Extremely hard coded sampling from one given graph

In [None]:
def get_sample(n, eps=0.05):
    """Generate sample data specific to a graph (hand tuned)."""
    # Randomly sample the root nodes variables
    Np = torch.randn(n, 1)
    Nx = torch.randn(n, 1)
#     A = torch.zeros(n, 1)
#     A[torch.randperm(n).long()[:int(n/2)]] = 1.
    A = torch.randn(n, 1)
    
    P = 1 * Np + 3 * A + eps * torch.randn(n, 1)
#     P = (1 * Np + 3 * A + eps * torch.randn(n, 1) > 0.0).float()
    X = 2 * A + 1 * P + 3 * Nx + eps * torch.randn(n, 1)
#     Y = 1 * P + 3 * X + eps * torch.randn(n, 1)
    Y = (1 * P + 3 * X + eps * torch.randn(n, 1) > 0.0).float()
    return dict(Np=Np, Nx=Nx, A=A, P=P, X=X, Y=Y)

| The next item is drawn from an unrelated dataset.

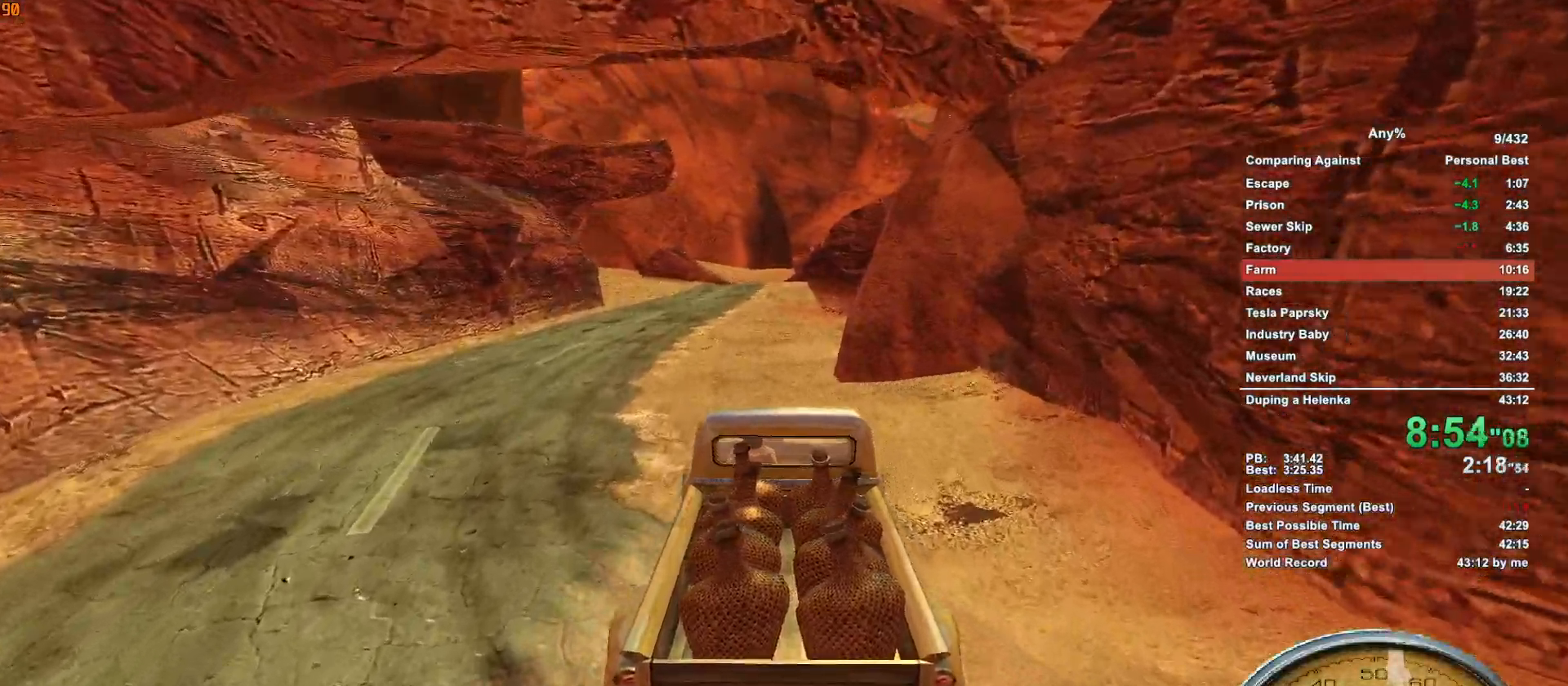
{"keys": ["w"], "mouse": [], "events": [[133, "a", "down"], [267, "a", "up"]]}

def plot_samples(graph, samples):
    """Plot all relevant dependencies in a graph from a/multiple sample(s)."""        
    # If we did not already receive a list of samples, make one element list
    if not isinstance(samples, list):
        samples = [samples]
    # Get non root variables
    non_roots = graph.non_roots()
    # Get maximum number of input variables
    max_deps = max([len(graph.parents(var)) for var in non_roots])
    
    fig, axs = plt.subplots(len(non_roots), max_deps, figsize=(5 * max_deps, 5 * len(non_roots)))

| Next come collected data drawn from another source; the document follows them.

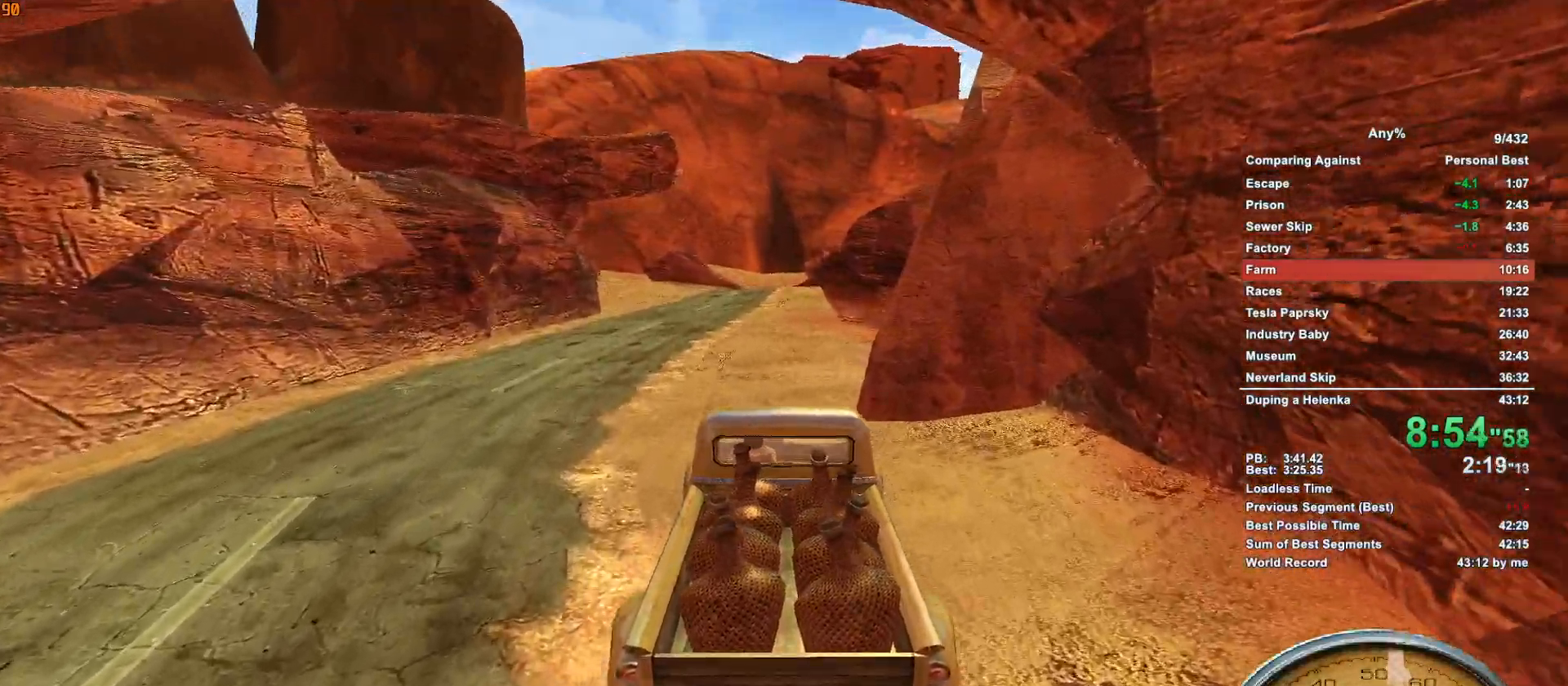
{"keys": ["w"], "mouse": [], "events": []}
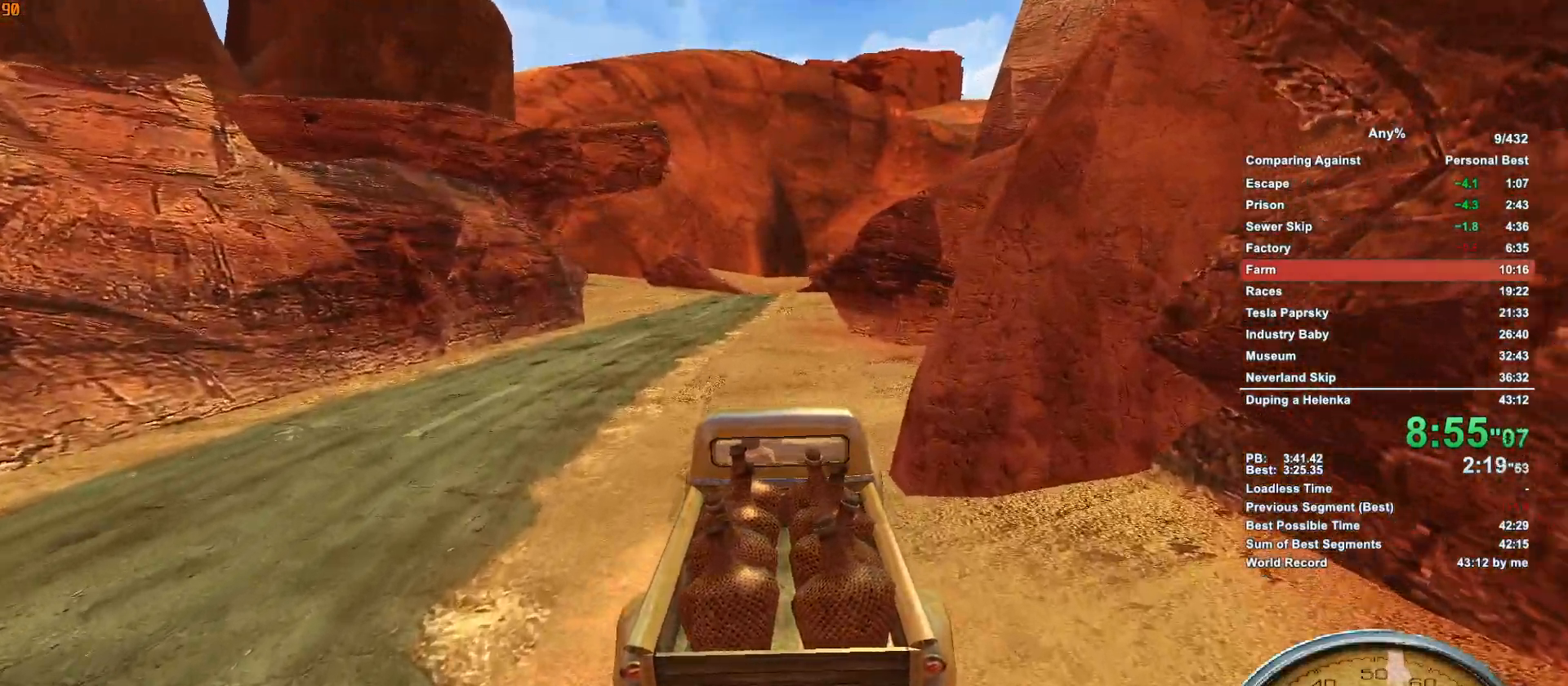
{"keys": ["w"], "mouse": [], "events": []}
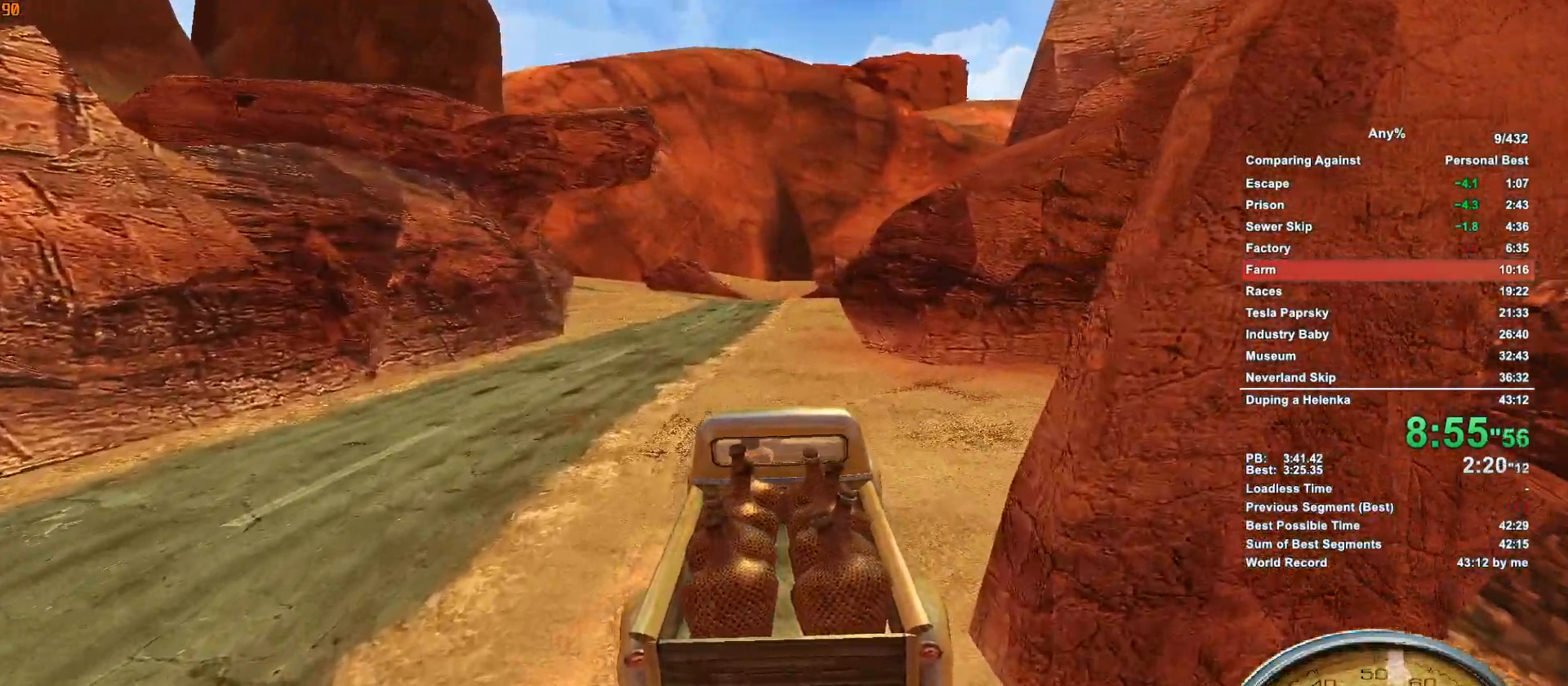
{"keys": ["w"], "mouse": [], "events": []}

    # Go through all dependencies and plot them as 2D scatter plots
    for i, y_var in enumerate(non_roots):
        for j, x_var in enumerate(graph.parents(y_var)):
            for sample in samples:
                axs[i, j].plot(sample[x_var].numpy(), sample[y_var].numpy(), '.')
                axs[i, j].set_xlabel(x_var)
                axs[i, j].set_ylabel(y_var)
    plt.tight_layout()
    plt.show()
    
# Pure util function
def combine_variables(variables, sample):
    """Stack variables from sample along new axis."""
    data = torch.stack([sample[i] for i in variables], dim=1).squeeze()
    if len(data.size()) == 1:
        data.unsqueeze_(1)
    return data

In [None]:
# Sample should probably come as a pandas dataframe?
# But then the things are not torch arrays, so maybe keeping it as a dict is smarter?
sample = get_sample(n_sample, eps=0)

## Learn the _real_ SEM (now also part of `sem.py`)

In [None]:
def learn_sem(graph, sample, hidden_sizes=(), binarize=None):
    """Given a graph and a sample from it, learn the structural equations."""
    learned = {}
    for vertex in graph.non_roots():
        print("Training {} -> {}...".format(graph.parents(vertex), vertex), end=' ')
        data = combine_variables(graph.parents(vertex), sample)
        if vertex in binarize:
            final = nn.Sigmoid()
        else:
            final = None
        learned[vertex] = train(MLP([data.size(-1), *hidden_sizes, 1], final=final), data, sample[vertex])
        print("DONE")
    return learned

In [None]:
def predict_sample(graph, sample, learned):
    new_sample = copy.deepcopy(sample)
    need_update = [v for v in graph.topological_sort() if v not in graph.roots()]
    print("Updating the nodes {}...".format(need_update), end=' ')
    for update in need_update:
        argument = Variable(combine_variables(graph.parents(update), new_sample))
        new_sample[update] = learned[update](argument).data
    print("DONE")
    return new_sample

In [None]:
def learn_from_sample(self, sample, learned):
        from torch.autograd import Variable
        new_sample = copy.deepcopy(sample)
        need_update = [v for v in self.topological_sort()
                       if v not in self.roots()]
        print("Updating the nodes {}.".format(need_update))
        for update in need_update:
            print("Updating node {}...".format(update), end=' ')
            argument = Variable(utils.combine_variables(self.parents(update),
                                                        new_sample))
            new_sample[update] = learned[update](argument).data
        print("DONE")
        return new_sample

In [None]:
learned = learn_sem(graph, sample, binarize='Y')

In [None]:
pred_sample = predict_sample(graph, sample, learned)

In [None]:
plot_samples(graph, [sample, pred_sample])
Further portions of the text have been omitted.